What about a different format?

(Link)
If a listening class is required, could it be a listening class where they have to show they are listening? I hope it moves out of the computer room. If it stays, can you require all the computers to be off?

In college we had to do the listening on our own time, but at least that way we could go at our own speed. We had to go to the library and check out a tape (yes, reel to reel. It was back in the day.) We were assigned an anecdote to listen to, which we had to transcribe exactly. If we missed a tiny word like "a" we got marked down.

If you stayed in the computer room could there be a CD for the kids to listen to with earphones and they write what they hear? Maybe they could grade them in class so the teacher wouldn't have to do all that. Would there be a computer way to grade it?

Listening is very difficult work. If there is nothing to do to help them focus, I can see why they lose interest. If they had to do something like transcribe it or act it out or draw it from the beginning of the course, would that make a difference? I know the students did not respond well to the request to draw or answer questions about what they were hearing.

I'm frustrated here, too. The bottom line is when a student doesn't want to learn, one really can't force him or her.

I hope it comes out well for you.
[User Picture]
From:spacealien_vamp
Date:February 3rd, 2006 09:53 pm (UTC)

Re: What about a different format?

(Link)
If it stays, can you require all the computers to be off?

That defeats the purpose of being in the computer lab.
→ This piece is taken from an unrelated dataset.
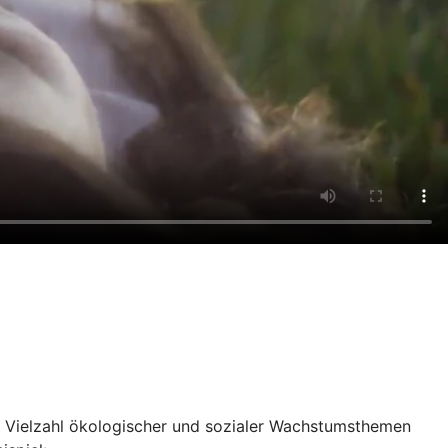
e Vielzahl ökologischer und sozialer Wachstumsthemen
Plus, then the third-year students wouldn't be able to have class, because theirs is video-based and there's no TV in the room, just the computers. (The seminar room has two TVs hooked up to a VCR and DVD player.)

If you stayed in the computer room could there be a CD for the kids to listen to with earphones and they write what they hear?

That's what they're SUPPOSED to do. They're supposed to listen and write the answers in their textbook. But they don't. They just stare at the blank page and wait for someone else in the class to answer, then they just copy down the answers as they're written on the board.

That's the problem...they don't TURN IN anything, so they're not individually accountable for doing the work. All the answers are gone over verbally and then written on the board, so the ones who don't want to make any effort just copy.

I could, however, suggest that we don't go over the answers in class, but instead they have to turn everything in at the end of class. That would also solve the problem of students not bringing their books/handouts, because they would all be collected. I would have to grade it all, though. Hmmm....

The bottom line is when a student doesn't want to learn, one really can't force him or her.

Yep. That's the long and the short of it.